*Task requirements*
Print the records below exactly. Omit every picture.

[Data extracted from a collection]
....
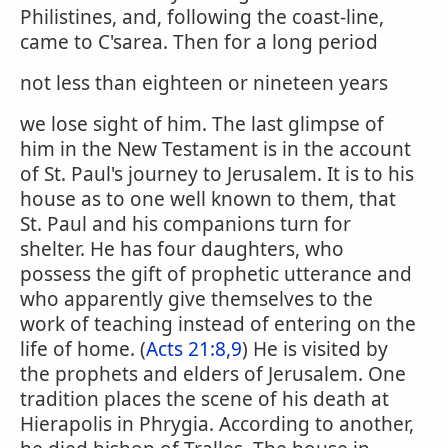
Philistines, and, following the coast-line,
came to C'sarea. Then for a long period
not less than eighteen or nineteen years
we lose sight of him. The last glimpse of
him in the New Testament is in the account
of St. Paul's journey to Jerusalem. It is to his
house as to one well known to them, that
St. Paul and his companions turn for
shelter. He has four daughters, who
possess the gift of prophetic utterance and
who apparently give themselves to the
work of teaching instead of entering on the
life of home. (
Acts 21:8,9
) He is visited by
the prophets and elders of Jerusalem. One
tradition places the scene of his death at
Hierapolis in Phrygia. According to another,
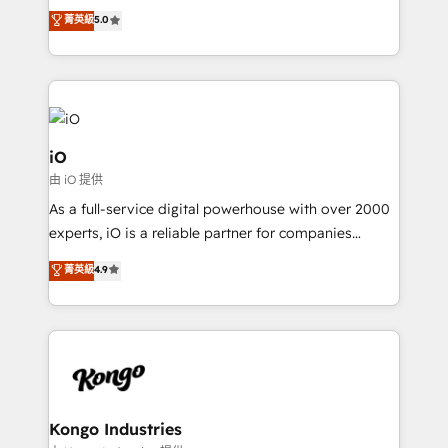
We combine strategy, technology and change
菁英級
5.0
management to drive measurable results. As part of
the fast-growing Siloy Group, we unite more than
250+ HubSpot experts across Europe – ready to
build a CRM architecture optimized to support your
business goals. Talk to us if you’re looking to: -
Connect marketing, sales and operations around one
iO
reliable source of truth - Unlock the full value of your
由 iO 提供
CRM and marketing data, not just implement a
As a full-service digital powerhouse with over 2000
system - Accelerate impact with a partner who
experts, iO is a reliable partner for companies
understands both strategy and technology
looking to strengthen their position in the fields of
菁英級
4.9
marketing, technology, content, strategy and
creation. iO combines in-depth knowledge on both
the marketing and technology end of HubSpot,
creating impactful inbound marketing strategies
from end-to-end. Teams of marketing specialists,
developers, copywriters and designers work side by
side to meet the specific demands of every client
Kongo Industries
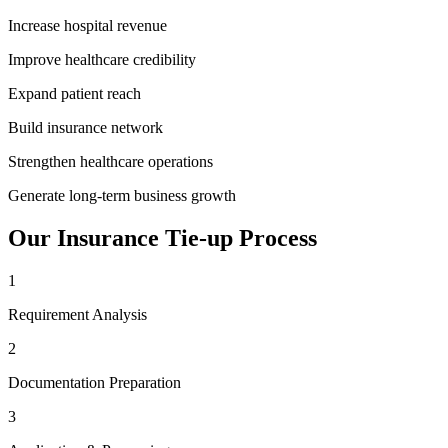
Increase hospital revenue
Improve healthcare credibility
Expand patient reach
Build insurance network
Strengthen healthcare operations
Generate long-term business growth
Our
Insurance Tie-up
Process
1
Requirement Analysis
2
Documentation Preparation
3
....
*Result of the task*
Philistines, and, following the coast-line,
came to C'sarea. Then for a long period
not less than eighteen or nineteen years
we lose sight of him. The last glimpse of
him in the New Testament is in the account
of St. Paul's journey to Jerusalem. It is to his
house as to one well known to them, that
St. Paul and his companions turn for
shelter. He has four daughters, who
possess the gift of prophetic utterance and
who apparently give themselves to the
work of teaching instead of entering on the
life of home. (
Acts 21:8,9
) He is visited by
the prophets and elders of Jerusalem. One
tradition places the scene of his death at
Hierapolis in Phrygia. According to another,
We combine strategy, technology and change
菁英級
5.0
management to drive measurable results. As part of
the fast-growing Siloy Group, we unite more than
250+ HubSpot experts across Europe – ready to
build a CRM architecture optimized to support your
business goals. Talk to us if you’re looking to: -
Connect marketing, sales and operations around one
iO
reliable source of truth - Unlock the full value of your
由 iO 提供
CRM and marketing data, not just implement a
As a full-service digital powerhouse with over 2000
system - Accelerate impact with a partner who
experts, iO is a reliable partner for companies
understands both strategy and technology
looking to strengthen their position in the fields of
菁英級
4.9
marketing, technology, content, strategy and
creation. iO combines in-depth knowledge on both
the marketing and technology end of HubSpot,
creating impactful inbound marketing strategies
from end-to-end. Teams of marketing specialists,
developers, copywriters and designers work side by
side to meet the specific demands of every client
Kongo Industries
Increase hospital revenue
Improve healthcare credibility
Expand patient reach
Build insurance network
Strengthen healthcare operations
Generate long-term business growth
Our
Insurance Tie-up
Process
1
Requirement Analysis
2
Documentation Preparation
3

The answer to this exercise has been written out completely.